Intestinal microRNAs have been suggested as key players in the maintenance of healthy gastrointestinal environment. On the one hand, these microRNAs regulate the intestinal immune system. For example, they influence innate intestinal immunity through regulating NOD2 and TLR, two of the crucial PAMPs; different microRNAs can also facilitate the differentiation of Th1, Th2, Th17, or Treg cells, thus participating in adaptive intestinal immunity. Intestinal microRNAs from intestinal epithelial cells or external diets interact with gut microbes, and modulate the composition and distribution of the intestinal microbial ecosystem.
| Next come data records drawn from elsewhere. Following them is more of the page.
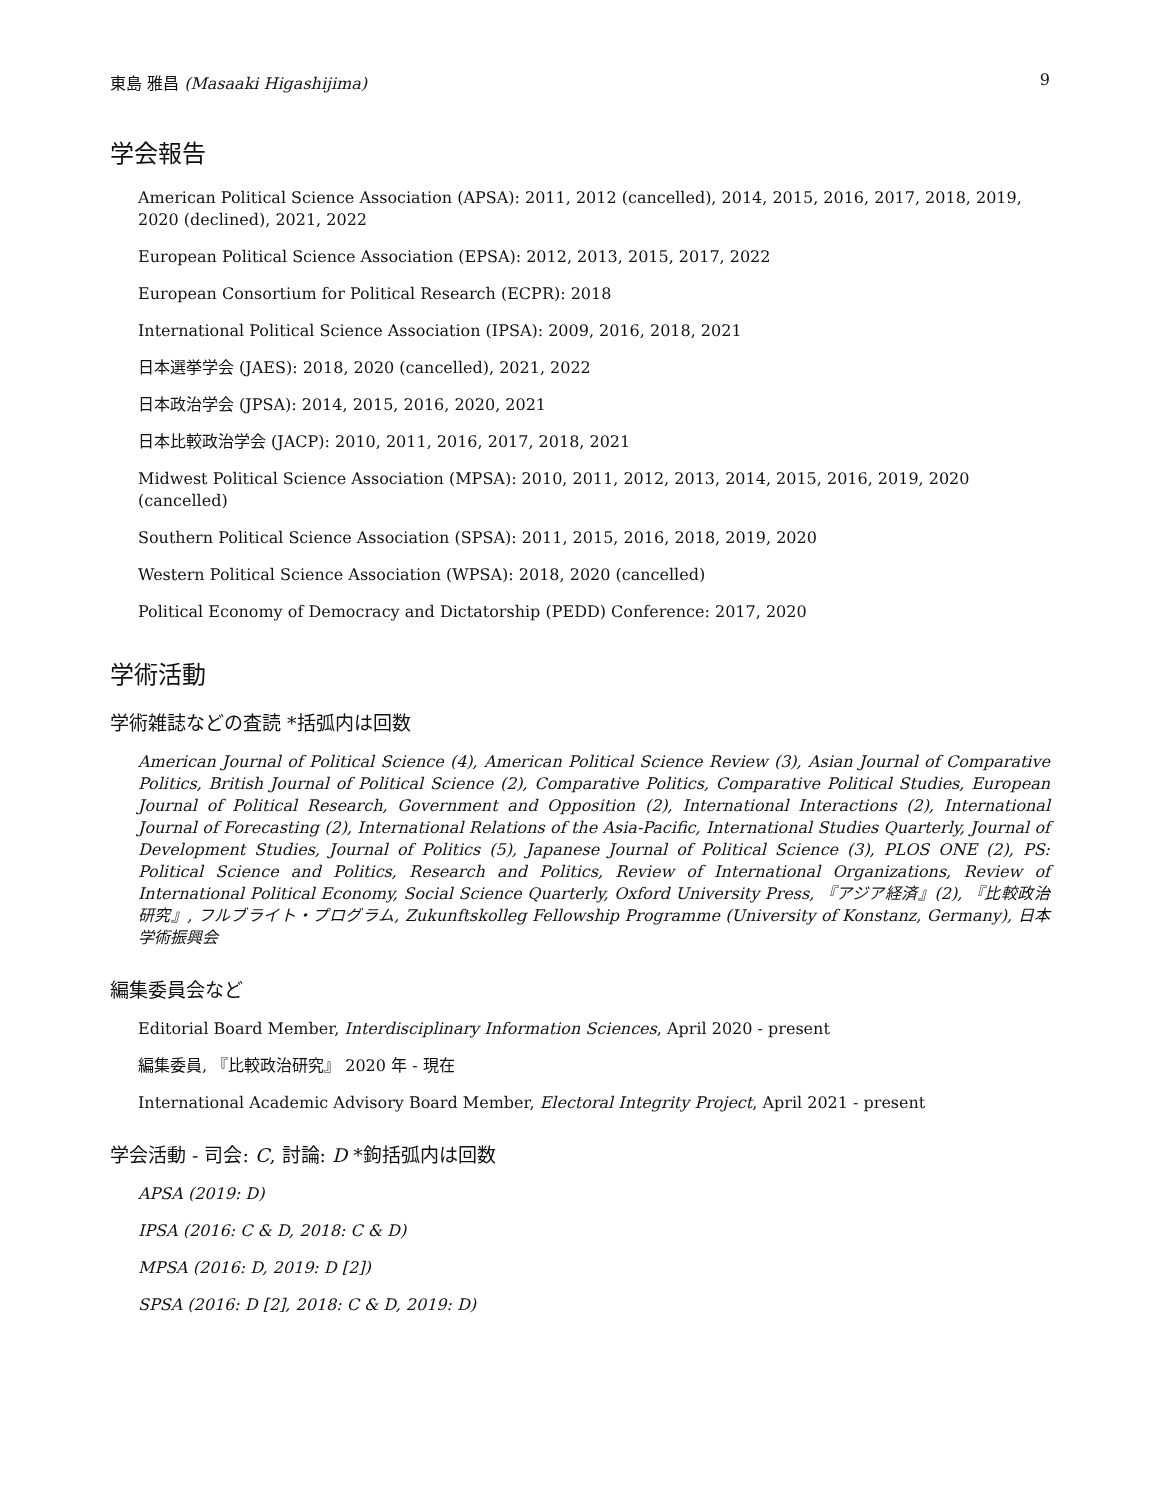東島 雅昌 (Masaaki Higashijima) 9
学会報告
American Political Science Association (APSA): 2011, 2012 (cancelled), 2014, 2015, 2016, 2017, 2018, 2019, 2020 (declined), 2021, 2022
European Political Science Association (EPSA): 2012, 2013, 2015, 2017, 2022
European Consortium for Political Research (ECPR): 2018
International Political Science Association (IPSA): 2009, 2016, 2018, 2021
日本選挙学会 (JAES): 2018, 2020 (cancelled), 2021, 2022
日本政治学会 (JPSA): 2014, 2015, 2016, 2020, 2021
日本比較政治学会 (JACP): 2010, 2011, 2016, 2017, 2018, 2021
Midwest Political Science Association (MPSA): 2010, 2011, 2012, 2013, 2014, 2015, 2016, 2019, 2020 (cancelled)
Southern Political Science Association (SPSA): 2011, 2015, 2016, 2018, 2019, 2020
Western Political Science Association (WPSA): 2018, 2020 (cancelled)
Political Economy of Democracy and Dictatorship (PEDD) Conference: 2017, 2020
学術活動
学術雑誌などの査読 *括弧内は回数
American Journal of Political Science (4), American Political Science Review (3), Asian Journal of Comparative Politics, British Journal of Political Science (2), Comparative Politics, Comparative Political Studies, European Journal of Political Research, Government and Opposition (2), International Interactions (2), International Journal of Forecasting (2), International Relations of the Asia-Pacific, International Studies Quarterly, Journal of Development Studies, Journal of Politics (5), Japanese Journal of Political Science (3), PLOS ONE (2), PS: Political Science and Politics, Research and Politics, Review of International Organizations, Review of International Political Economy, Social Science Quarterly, Oxford University Press, 『アジア経済』(2), 『比較政治研究』, フルブライト・プログラム, Zukunftskolleg Fellowship Programme (University of Konstanz, Germany), 日本学術振興会
編集委員会など
Editorial Board Member, Interdisciplinary Information Sciences, April 2020 - present
編集委員, 『比較政治研究』 2020 年 - 現在
International Academic Advisory Board Member, Electoral Integrity Project, April 2021 - present
学会活動 - 司会: C, 討論: D *鉤括弧内は回数
APSA (2019: D)
IPSA (2016: C & D, 2018: C & D)
MPSA (2016: D, 2019: D [2])
SPSA (2016: D [2], 2018: C & D, 2019: D)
The complex but efficient crosstalk among gut microbiota, intestinal epithelial cells, and intestinal immunity, mediated by microRNAs, is critical for maintaining the overall gut intestinal health and preventing/ameliorating gastrointestinal diseases such as IBD and colorectal cancer (Figure 1). Therefore, the targeted intervention of microRNAs might be potential therapeutics for dysbiotic intestinal microbiome and chronic gut inflammation.